Career NFL statistics
- Games played: 3
- Stats at Pro Football Reference

= Dan Doubiago =

American football player (born 1960)

Daniel Clarke Doubiago (born September 25, 1960) is an American former professional football player who was an offensive tackle for one season as a replacement player with the Kansas City Chiefs of the National Football League (NFL) in 1987. He also played two seasons in the USFL. He played college football for the Utah Utes

==Early life==
Doubiago was born on September 25, 1960, in Escondido, California. He went to high school at Mendocino (CA).

==College career==
He played college football for the Utes at the University of Utah, where he was a tight end. In 1979 he had one catch for nine yards. In 1980 he had three catches for 47 yards and two touchdowns.

==Professional career==
In 1984 he played for the Pittsburgh Maulers of the USFL. He played in 14 games and started 5 of them.

In 1985 he played for the Los Angeles Express of the USFL.

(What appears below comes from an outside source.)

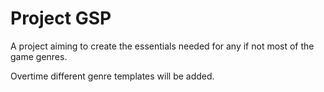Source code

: # Project GSP
A project aiming to create the essentials needed for any if not most of the game genres.

Overtime different genre templates will be added.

He also played for the Orlando Renegades in 1985.

He played three games with the Kansas City Chiefs in 1987 as a replacement player. In the three games that he played in, the Chiefs were outscored by 69. He played in week 4, 5 and 6. He did not play in any games afterwards.

==Personal life==
In October 1987, he was arrested with one other Chiefs player for causing a disturbance at a bar. Doubiago allegedly punched the manager in the face.